U.S. Pat. No. 9,354,531, which is hereby incorporated by reference herein in its entirety, describes in the Abstract thereof a process for making a latex emulsion where distillation occurs at an elevated temperature is used to make resin particles with a conditioned surface which can be used to make magenta toner with increased efficiency.
Latex emulsions of resins may be produced using PIE processes in which resins are dissolved in a mixture of water, a base and organic solvent(s) (e.g., methyl ethyl ketone (MEK), isopropyl alcohol (IPA) or both) to form a water-in-oil (W/O) dispersion (i.e., water droplets dispersed in continuous oil). Subsequently, water is added to convert the dispersion into an oil-in-water (O/W) dispersion. In embodiments, liquids from a prior PIE can be reused in a subsequent PIE.

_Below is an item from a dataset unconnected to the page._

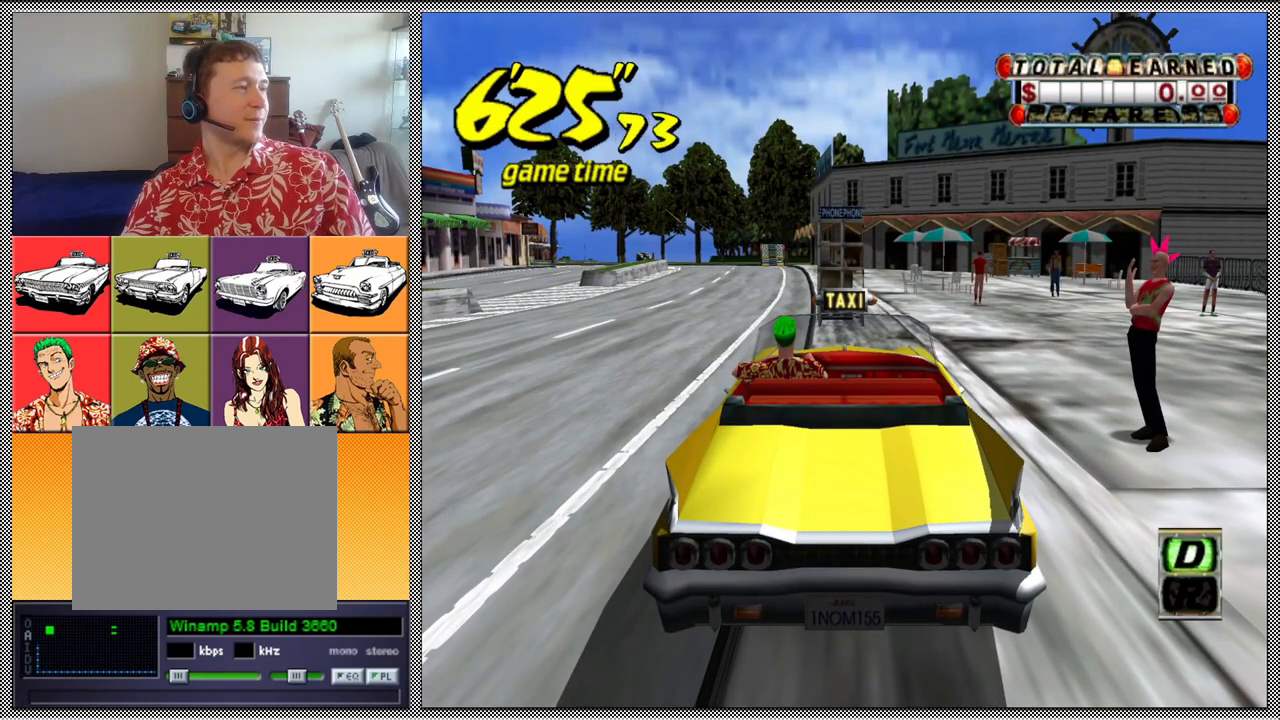
{"buttons": [], "left_stick": "center", "right_stick": "center", "events": []}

As described above, phase inversion emulsification (PIE) processes for making resin latex from a resin use solvents such as methyl ethyl ketone (MEK) and isopropyl alcohol (IPA) to dissolve the resin. After conversion, the volatile organic compounds (VOCs) need to be removed from the latex in order to meet environmental regulations for use as a raw material in both the emulsion aggregation (EA) process and the toner end product. The current method of solvent removal is vacuum distillation of the latex.

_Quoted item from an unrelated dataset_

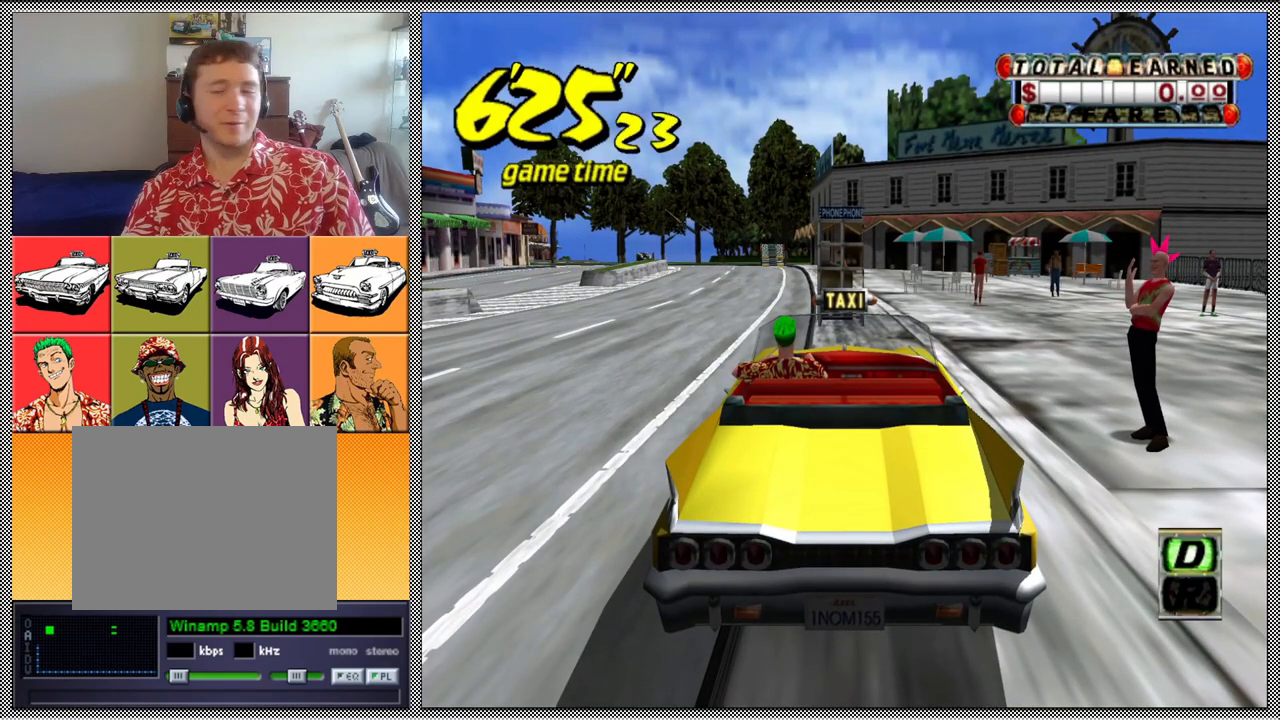
{"buttons": ["Z"], "left_stick": "left", "right_stick": "center", "events": [[233, "A", "down"], [267, "Z", "down"], [367, "A", "up"], [500, "left_stick", "left"]]}
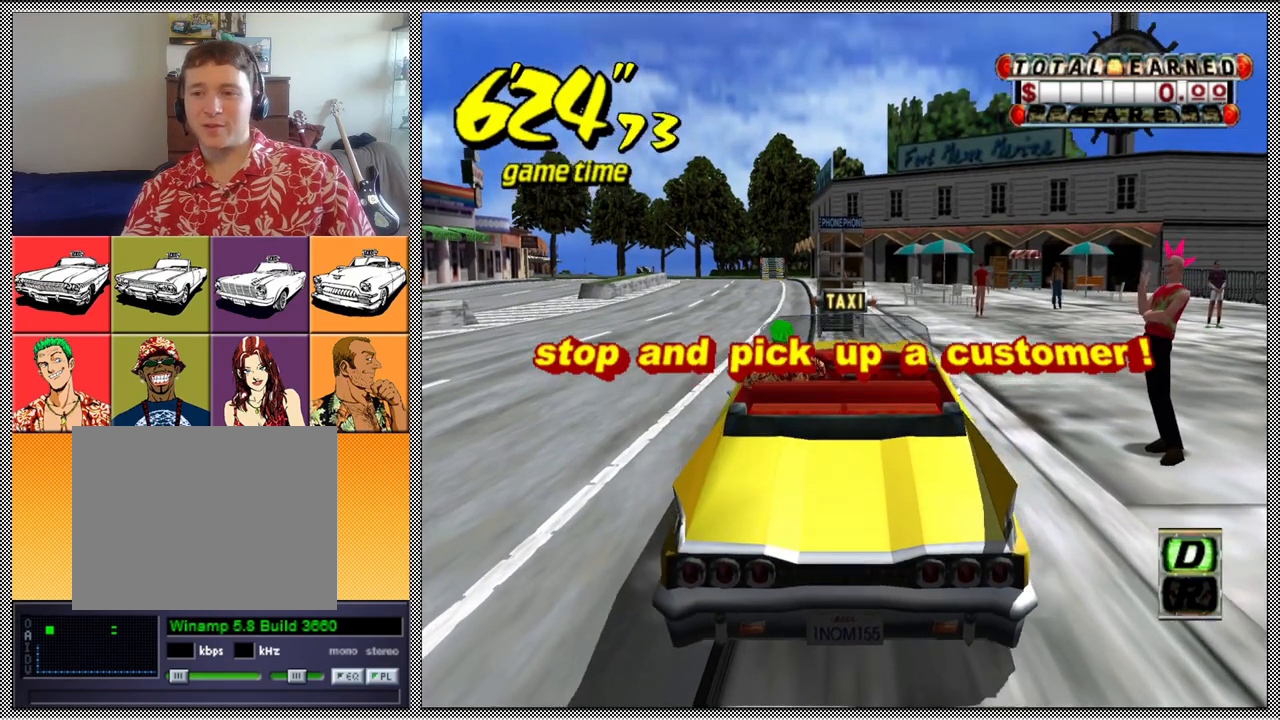
{"buttons": ["Z"], "left_stick": "center", "right_stick": "center", "events": [[167, "left_stick", "center"]]}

In order for the latex to be a useful raw material in the EA process, the particle size distribution needs to be in a specified range. The PIE formulation is always pre-tested and modified in lab to adjust latex particle size to desired specifications due to lot-to-lot variation of resin properties. This is the only way for particle size control in current latex production. However, this formulation adjustment only ensures the particle size after phase inversion. Particle size variability can still be observed due to solvent stripping. In particular, as the VOCs are removed from the emulsion, the size of the particles shrinks, often leading to variability and risk of producing particle out of specifications. Currently, the method to predict the degree of shrinkage is to take the latex sample before distillation and mix it with 50° C. water. By adding the latex to the higher temperature water, the particle will show similar behavior of shrinking that is seen during distillation but it does not always reflect the final particle size after distillation. This comparison is then used to modify the PIE formulation to give a desired final result. However, it is not a direct comparison and the shrinking that is seen during distillation is not always consistent making this method unreliable.

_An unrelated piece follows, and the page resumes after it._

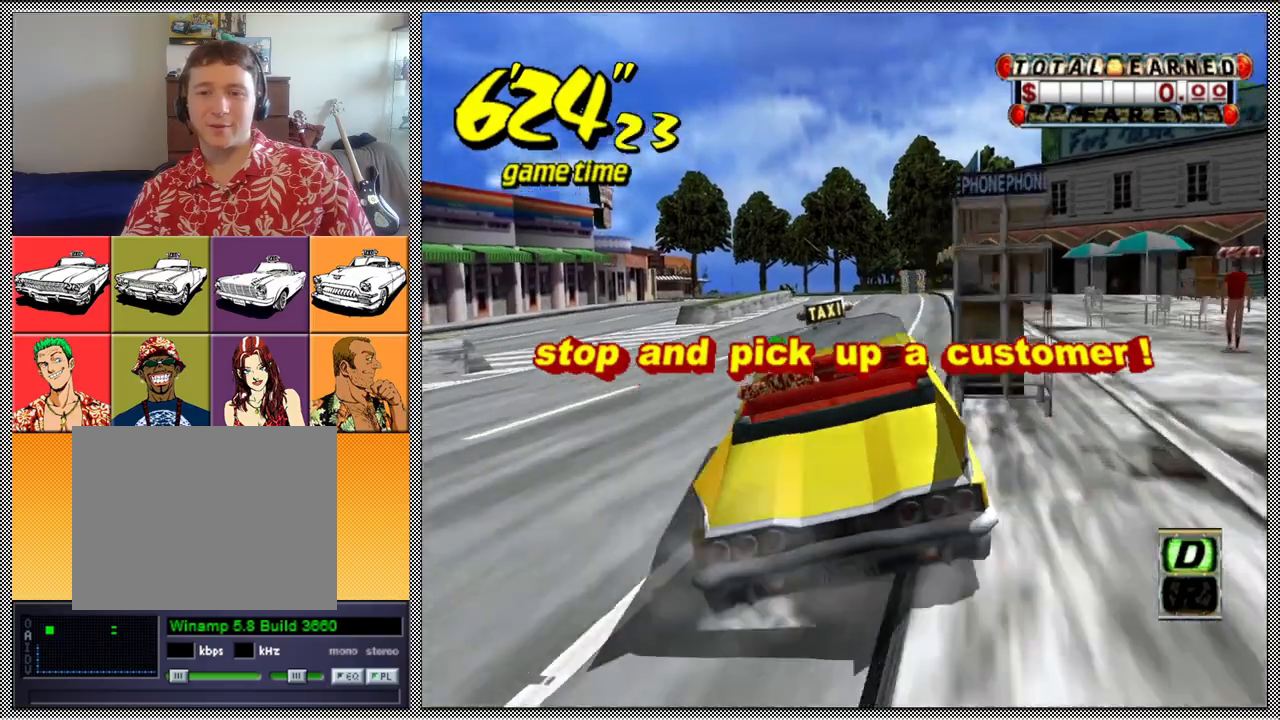
{"buttons": ["Z"], "left_stick": "center", "right_stick": "center", "events": [[133, "left_stick", "right"], [267, "left_stick", "center"]]}
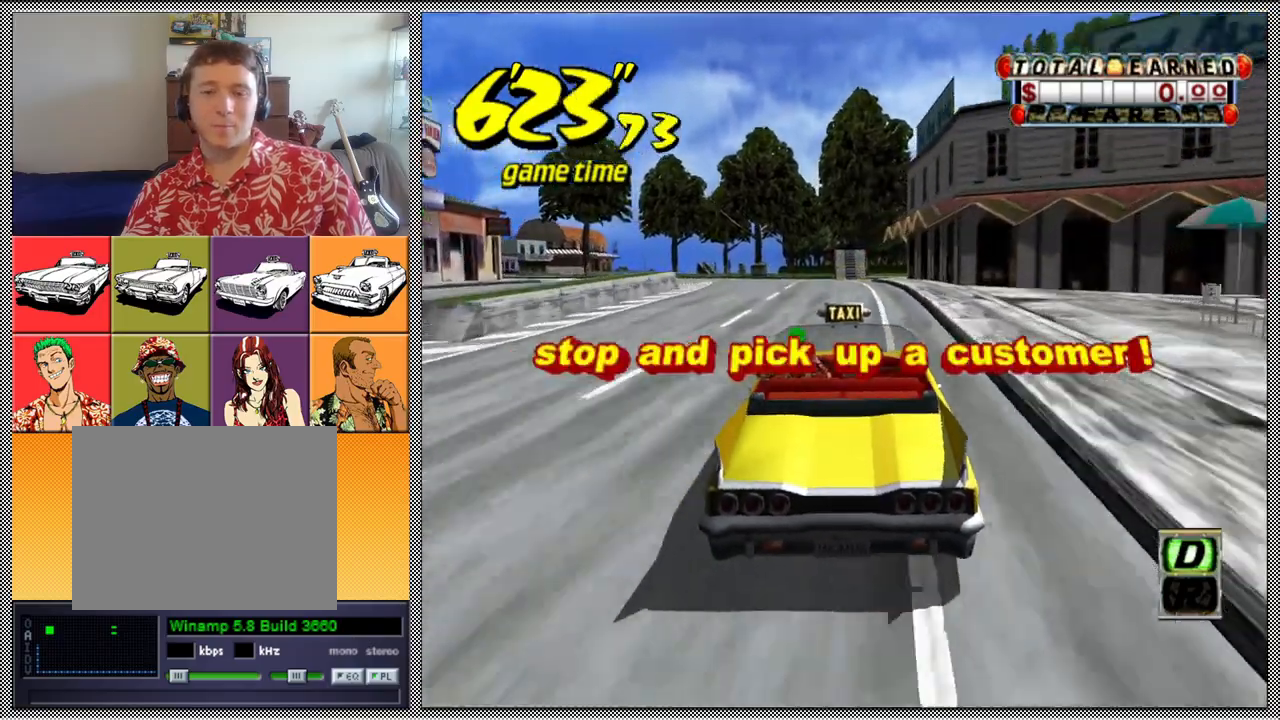
{"buttons": [], "left_stick": "center", "right_stick": "center", "events": [[100, "Z", "up"], [333, "left_stick", "left"], [500, "left_stick", "center"]]}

As described above, the current method to predict the degree of shrinkage of distilled latex particle is to add the latex sample to 50° C. water and then measure the particle size distribution. The 50° C. water facilitates the evaporation of solvents from the latex particle, simulating the shrinking process in latex distillation. This method allows for an estimation of the change of particle size after stripping. However, it does not provide a method for size control of the distilled latex. Further, the simulated particle does not always reflect the actual final particle after distillation.
Currently available latex processes are suitable for their intended purposes. However a need remains for improved latex processes. Further, a need remains for a reliable method to control the latex particle size shift so that a higher quality of latex can be produced, in embodiments for toner EA processes.
The appropriate components and process aspects of the each of the foregoing U.S. Patents and Patent Publications may be selected for the present disclosure in embodiments thereof. Further, throughout this application, various publications, patents, and published patent applications are referred to by an identifying citation. The disclosures of the publications, patents, and published patent applications referenced in this application are hereby incorporated by reference into the present disclosure to more fully describe the state of the art to which this invention pertains.